> _WHAT YOU NEED TO DO_
An exact copy of all records is expected, minus the images.

> _SUPPLIED DATA_
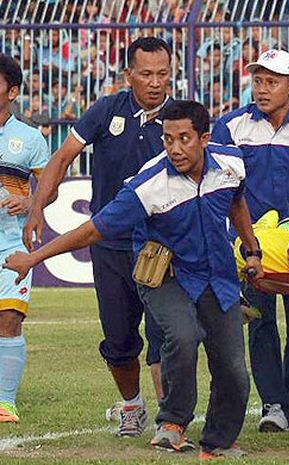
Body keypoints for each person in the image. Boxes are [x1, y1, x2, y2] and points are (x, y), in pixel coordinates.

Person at [4, 100, 260, 459]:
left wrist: (253, 250)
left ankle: (219, 441)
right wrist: (34, 257)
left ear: (204, 139)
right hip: (164, 276)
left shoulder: (231, 164)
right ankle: (171, 424)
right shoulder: (148, 185)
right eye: (168, 139)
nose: (174, 148)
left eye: (184, 138)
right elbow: (91, 230)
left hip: (217, 277)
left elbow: (237, 203)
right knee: (184, 336)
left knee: (233, 366)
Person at [22, 37, 172, 437]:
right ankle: (132, 406)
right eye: (146, 74)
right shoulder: (107, 110)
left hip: (163, 247)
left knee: (165, 335)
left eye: (162, 74)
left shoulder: (180, 118)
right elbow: (63, 157)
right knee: (119, 340)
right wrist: (37, 207)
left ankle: (169, 420)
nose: (155, 82)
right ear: (129, 76)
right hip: (109, 245)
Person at [211, 49, 289, 432]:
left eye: (272, 82)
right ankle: (275, 406)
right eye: (258, 81)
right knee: (261, 323)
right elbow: (220, 183)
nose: (262, 89)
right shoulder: (231, 127)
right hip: (253, 246)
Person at [0, 54, 50, 422]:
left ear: (12, 91)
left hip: (12, 245)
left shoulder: (30, 139)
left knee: (10, 320)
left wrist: (30, 199)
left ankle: (4, 402)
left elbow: (52, 189)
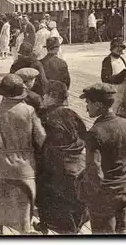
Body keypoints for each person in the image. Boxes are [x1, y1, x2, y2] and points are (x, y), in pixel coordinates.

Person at [76, 83, 126, 234]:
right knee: (123, 231)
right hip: (123, 191)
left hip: (103, 196)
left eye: (88, 103)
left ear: (98, 105)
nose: (86, 107)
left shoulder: (94, 133)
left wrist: (86, 193)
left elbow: (95, 172)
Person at [0, 74, 46, 234]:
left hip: (3, 164)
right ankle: (24, 233)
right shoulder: (29, 110)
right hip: (25, 165)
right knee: (24, 205)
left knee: (1, 201)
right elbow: (41, 138)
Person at [34, 80, 88, 234]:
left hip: (52, 167)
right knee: (73, 201)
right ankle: (72, 228)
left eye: (45, 94)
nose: (43, 97)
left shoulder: (43, 116)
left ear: (52, 95)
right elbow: (84, 136)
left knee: (48, 199)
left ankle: (49, 225)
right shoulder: (72, 114)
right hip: (75, 166)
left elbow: (37, 143)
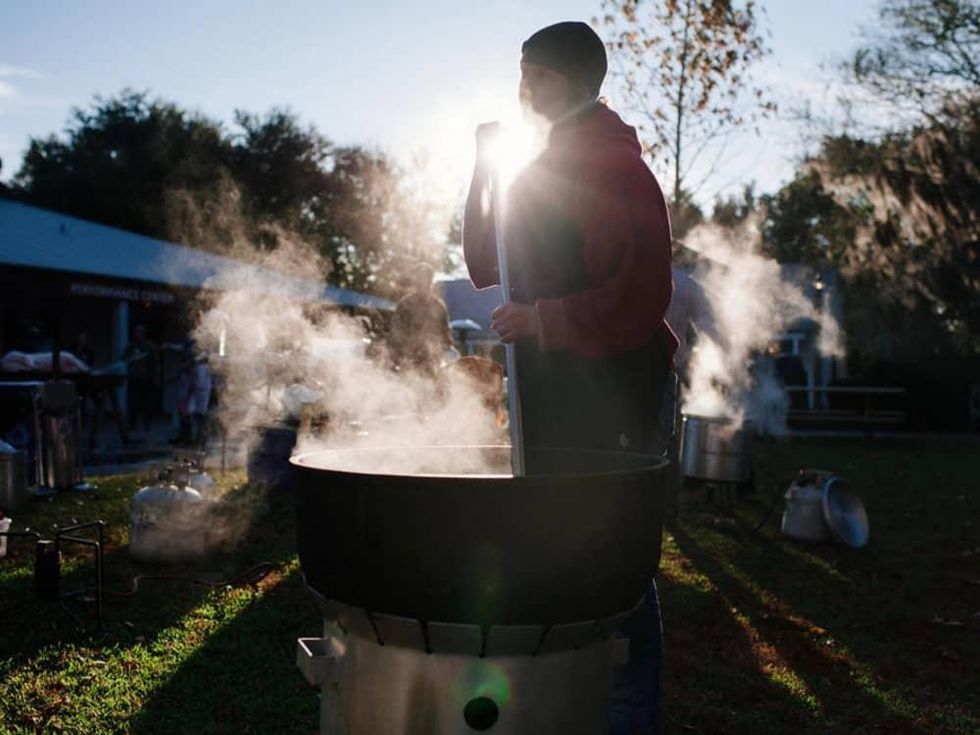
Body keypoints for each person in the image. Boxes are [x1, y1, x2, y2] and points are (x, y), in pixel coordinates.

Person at [462, 21, 676, 734]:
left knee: (613, 551)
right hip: (553, 391)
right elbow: (487, 266)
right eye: (521, 71)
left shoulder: (613, 165)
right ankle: (564, 701)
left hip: (613, 387)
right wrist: (484, 172)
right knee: (560, 538)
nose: (525, 87)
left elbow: (642, 295)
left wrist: (545, 321)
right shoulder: (540, 164)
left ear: (579, 82)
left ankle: (628, 714)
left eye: (540, 75)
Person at [388, 262, 456, 374]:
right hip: (409, 360)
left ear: (431, 281)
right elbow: (396, 332)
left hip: (432, 361)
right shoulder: (405, 304)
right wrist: (399, 355)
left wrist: (443, 348)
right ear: (415, 281)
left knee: (430, 387)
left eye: (426, 279)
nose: (422, 283)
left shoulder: (438, 305)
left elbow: (445, 334)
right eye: (419, 279)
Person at [122, 324, 159, 432]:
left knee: (147, 402)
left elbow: (155, 363)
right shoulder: (131, 346)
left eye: (140, 331)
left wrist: (155, 377)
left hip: (147, 378)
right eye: (136, 331)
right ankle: (132, 423)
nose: (138, 333)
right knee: (133, 402)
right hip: (134, 378)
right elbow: (123, 360)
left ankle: (147, 423)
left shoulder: (150, 346)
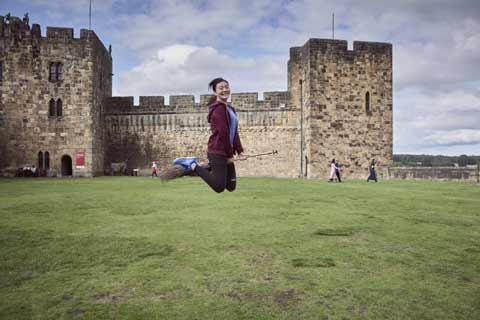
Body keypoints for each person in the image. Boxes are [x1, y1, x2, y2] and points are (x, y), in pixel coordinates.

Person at [174, 77, 245, 193]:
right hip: (217, 151)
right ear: (215, 92)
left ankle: (210, 167)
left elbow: (234, 132)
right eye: (221, 88)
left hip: (226, 151)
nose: (224, 90)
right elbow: (224, 134)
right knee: (219, 187)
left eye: (226, 87)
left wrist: (240, 151)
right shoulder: (218, 110)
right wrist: (229, 154)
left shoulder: (230, 109)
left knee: (231, 186)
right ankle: (193, 165)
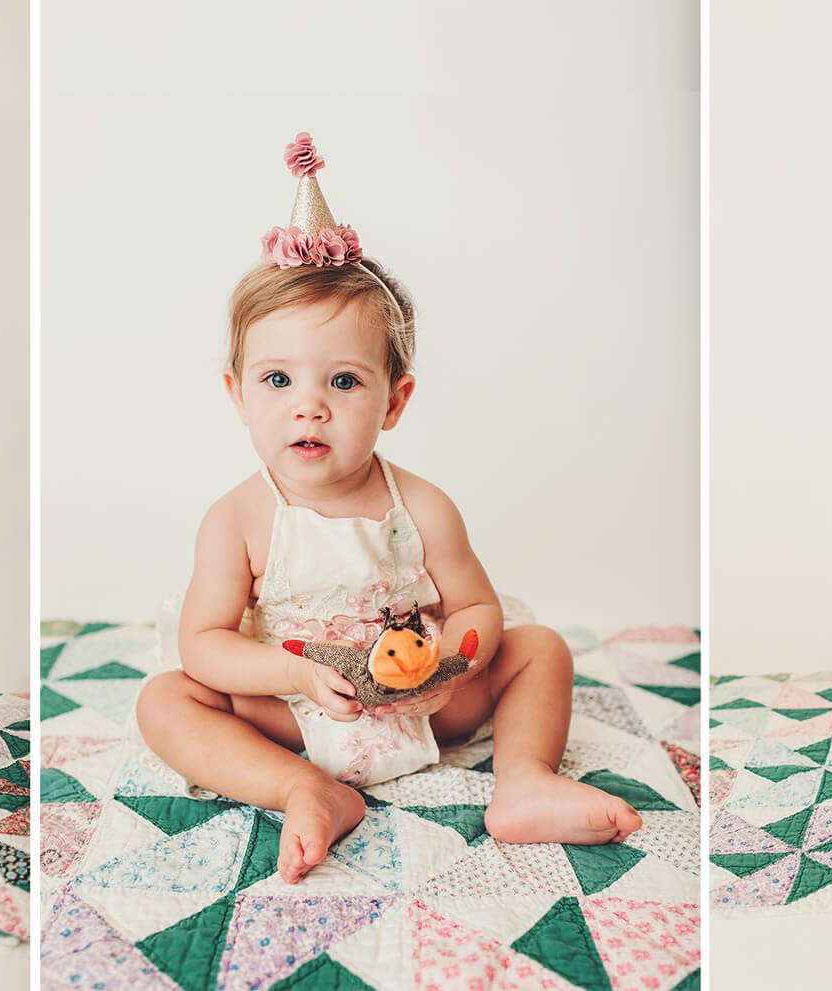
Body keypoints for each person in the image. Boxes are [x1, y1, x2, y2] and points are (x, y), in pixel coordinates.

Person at [135, 134, 642, 885]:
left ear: (394, 401)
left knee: (540, 648)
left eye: (343, 381)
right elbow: (204, 641)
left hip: (422, 704)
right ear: (236, 394)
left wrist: (453, 661)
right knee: (168, 699)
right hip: (297, 714)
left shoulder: (423, 507)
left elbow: (476, 607)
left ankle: (525, 780)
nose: (309, 405)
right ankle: (304, 788)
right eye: (277, 380)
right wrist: (294, 676)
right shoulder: (237, 519)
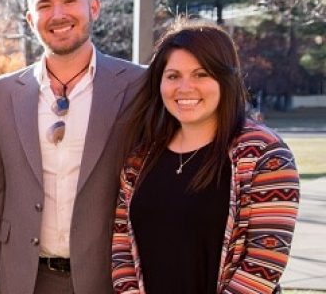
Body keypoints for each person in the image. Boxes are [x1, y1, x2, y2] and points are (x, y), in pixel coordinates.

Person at [0, 0, 144, 294]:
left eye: (69, 0)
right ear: (30, 20)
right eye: (44, 5)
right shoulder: (2, 94)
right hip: (23, 280)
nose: (58, 14)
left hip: (108, 280)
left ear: (93, 7)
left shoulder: (138, 85)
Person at [111, 19, 300, 293]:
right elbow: (121, 247)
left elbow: (265, 260)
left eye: (201, 74)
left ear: (225, 79)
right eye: (173, 76)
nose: (185, 88)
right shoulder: (140, 159)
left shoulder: (264, 153)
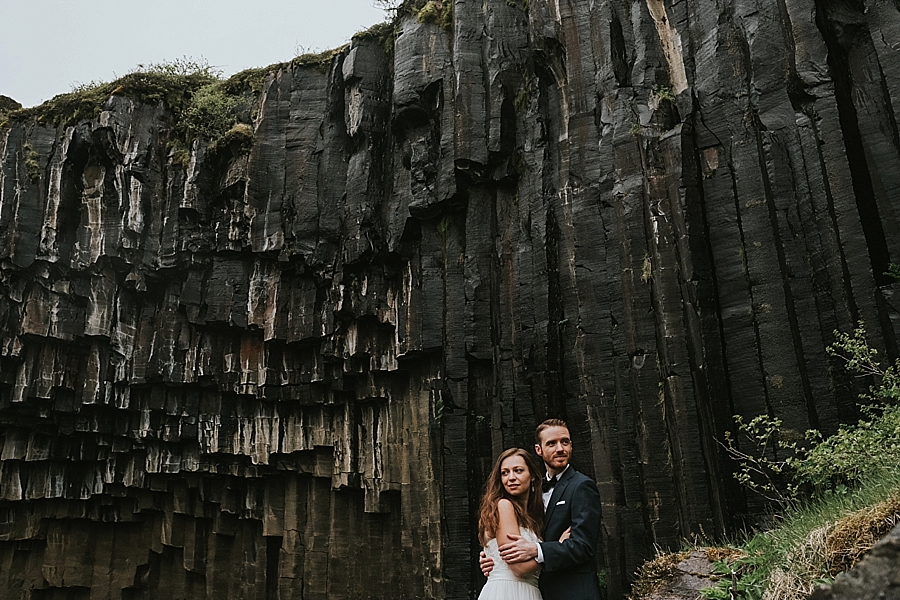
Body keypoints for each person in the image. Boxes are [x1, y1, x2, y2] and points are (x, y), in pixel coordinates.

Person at [481, 419, 603, 600]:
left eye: (565, 442)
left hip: (573, 591)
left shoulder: (581, 486)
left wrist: (538, 550)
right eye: (551, 443)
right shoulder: (526, 499)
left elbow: (584, 545)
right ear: (539, 450)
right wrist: (491, 555)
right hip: (531, 590)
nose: (560, 448)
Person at [476, 447, 546, 599]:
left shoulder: (533, 516)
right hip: (508, 591)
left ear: (532, 475)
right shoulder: (504, 506)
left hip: (529, 591)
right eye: (505, 473)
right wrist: (554, 551)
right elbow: (519, 568)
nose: (511, 477)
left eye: (518, 470)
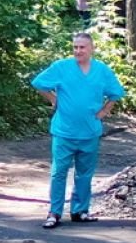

> _REPLY TO THE EXERCISE_
Body keypoints for each person in the image. Boxes are [x1, y1, x2, y2] and points are (x, y), in pixel coordinates.

Person at [4, 100, 260, 459]:
left wrist: (253, 250)
left ankle: (219, 441)
right wrist: (34, 257)
left ear: (204, 139)
right hip: (164, 276)
left shoulder: (231, 164)
right ankle: (171, 424)
right shoulder: (148, 185)
right eye: (168, 139)
nose: (174, 148)
left eye: (184, 138)
right elbow: (91, 230)
left hip: (217, 277)
left elbow: (237, 203)
right knee: (184, 336)
left knee: (233, 366)
Person at [22, 37, 172, 437]:
right ankle: (132, 406)
right eye: (146, 74)
right shoulder: (107, 110)
left hip: (163, 247)
left knee: (165, 335)
left eye: (162, 74)
left shoulder: (180, 118)
right elbow: (63, 157)
right knee: (119, 340)
right wrist: (37, 207)
left ankle: (169, 420)
nose: (155, 82)
right ear: (129, 76)
right hip: (109, 245)
Person at [211, 49, 289, 432]:
left eye: (272, 82)
right ankle: (275, 406)
right eye: (258, 81)
right knee: (261, 323)
right elbow: (220, 183)
nose: (262, 89)
right shoulder: (231, 127)
right hip: (253, 246)
Person at [0, 54, 50, 422]:
left ear: (12, 91)
left hip: (12, 245)
left shoulder: (30, 139)
left knee: (10, 320)
left wrist: (30, 199)
left ankle: (4, 402)
left elbow: (52, 189)
Body keypoints for each person in the image. Boxes are [x1, y1, x2, y2] and points are (x, y), in pixel coordinates.

Person at [76, 83, 126, 234]:
right knee: (123, 231)
right hip: (123, 191)
left hip: (103, 196)
left eye: (88, 103)
left ear: (98, 105)
nose: (86, 107)
left shoulder: (94, 133)
left wrist: (86, 193)
left elbow: (95, 172)
Person at [0, 74, 46, 234]:
left hip: (3, 164)
right ankle: (24, 233)
right shoulder: (29, 110)
right hip: (25, 165)
right knee: (24, 205)
left knee: (1, 201)
right elbow: (41, 138)
Person at [34, 80, 88, 234]:
left hip: (52, 167)
right knee: (73, 201)
right ankle: (72, 228)
left eye: (45, 94)
nose: (43, 97)
left shoulder: (43, 116)
left ear: (52, 95)
right elbow: (84, 136)
left knee: (48, 199)
left ankle: (49, 225)
right shoulder: (72, 114)
right hip: (75, 166)
left elbow: (37, 143)
Body keypoints for each person in the image. Boxes are [x1, y1, x2, y2] and points are (x, y), in pixel coordinates.

Person at [462, 21, 676, 734]:
left knee: (613, 551)
right hip: (553, 391)
right elbow: (487, 266)
right eye: (521, 71)
left shoulder: (613, 165)
right ankle: (564, 701)
left hip: (613, 387)
right wrist: (484, 172)
right knee: (560, 538)
nose: (525, 87)
left elbow: (642, 295)
left wrist: (545, 321)
right shoulder: (540, 164)
left ear: (579, 82)
left ankle: (628, 714)
left eye: (540, 75)
Person at [388, 262, 456, 374]:
right hip: (409, 360)
left ear: (431, 281)
right elbow: (396, 332)
left hip: (432, 361)
right shoulder: (405, 304)
right wrist: (399, 355)
left wrist: (443, 348)
right ear: (415, 281)
left knee: (430, 387)
left eye: (426, 279)
nose: (422, 283)
left shoulder: (438, 305)
left elbow: (445, 334)
right eye: (419, 279)
Person at [122, 324, 159, 432]:
left knee: (147, 402)
left elbow: (155, 363)
right shoulder: (131, 346)
left eye: (140, 331)
left wrist: (155, 377)
left hip: (147, 378)
right eye: (136, 331)
right ankle: (132, 423)
nose: (138, 333)
right knee: (133, 402)
right hip: (134, 378)
right elbow: (123, 360)
left ankle: (147, 423)
left shoulder: (150, 346)
Body keypoints for each person in the image. Boxes are [x1, y1, x2, y2] and points are (x, y), in pixel coordinates.

Person at [174, 77, 245, 193]:
right hip: (217, 151)
right ear: (215, 92)
left ankle: (210, 167)
left elbow: (234, 132)
right eye: (221, 88)
left hip: (226, 151)
nose: (224, 90)
right elbow: (224, 134)
right knee: (219, 187)
left eye: (226, 87)
left wrist: (240, 151)
right shoulder: (218, 110)
right wrist: (229, 154)
left shoulder: (230, 109)
left knee: (231, 186)
right ankle: (193, 165)
Body keypoints for each person in the image. Boxes are [x1, y1, x2, y2] and points are (x, y), in pixel coordinates.

Person at [135, 134, 642, 885]:
left ear: (394, 401)
left knee: (540, 648)
left eye: (343, 381)
right elbow: (204, 641)
left hip: (422, 704)
right ear: (236, 394)
left wrist: (453, 661)
right knee: (168, 699)
right hip: (297, 714)
left shoulder: (423, 507)
left elbow: (476, 607)
left ankle: (525, 780)
nose: (309, 405)
right ankle: (304, 788)
right eye: (277, 380)
right wrist: (294, 676)
right shoulder: (237, 519)
Body keypoints for each person in the image. Boxes are [x1, y1, x2, y2] and points are (x, y), in pixel coordinates.

Person at [0, 0, 144, 294]:
left eye: (69, 0)
right ear: (30, 20)
right eye: (44, 5)
right shoulder: (2, 94)
right hip: (23, 280)
nose: (58, 14)
left hip: (108, 280)
left ear: (93, 7)
left shoulder: (138, 85)
Person at [111, 19, 300, 293]:
right elbow: (121, 247)
left elbow: (265, 260)
left eye: (201, 74)
left ear: (225, 79)
right eye: (173, 76)
nose: (185, 88)
right shoulder: (140, 159)
left shoulder: (264, 153)
Body keypoints for each person in the image. Boxes are [x1, y1, x2, y2] and points are (x, y), in pixel coordinates.

Person at [481, 419, 603, 600]:
left eye: (565, 442)
left hip: (573, 591)
left shoulder: (581, 486)
left wrist: (538, 550)
right eye: (551, 443)
right shoulder: (526, 499)
left elbow: (584, 545)
right ear: (539, 450)
right wrist: (491, 555)
right hip: (531, 590)
nose: (560, 448)
Person at [476, 447, 546, 599]:
left shoulder: (533, 516)
right hip: (508, 591)
left ear: (532, 475)
right shoulder: (504, 506)
left hip: (529, 591)
right eye: (505, 473)
right wrist: (554, 551)
right elbow: (519, 568)
nose: (511, 477)
left eye: (518, 470)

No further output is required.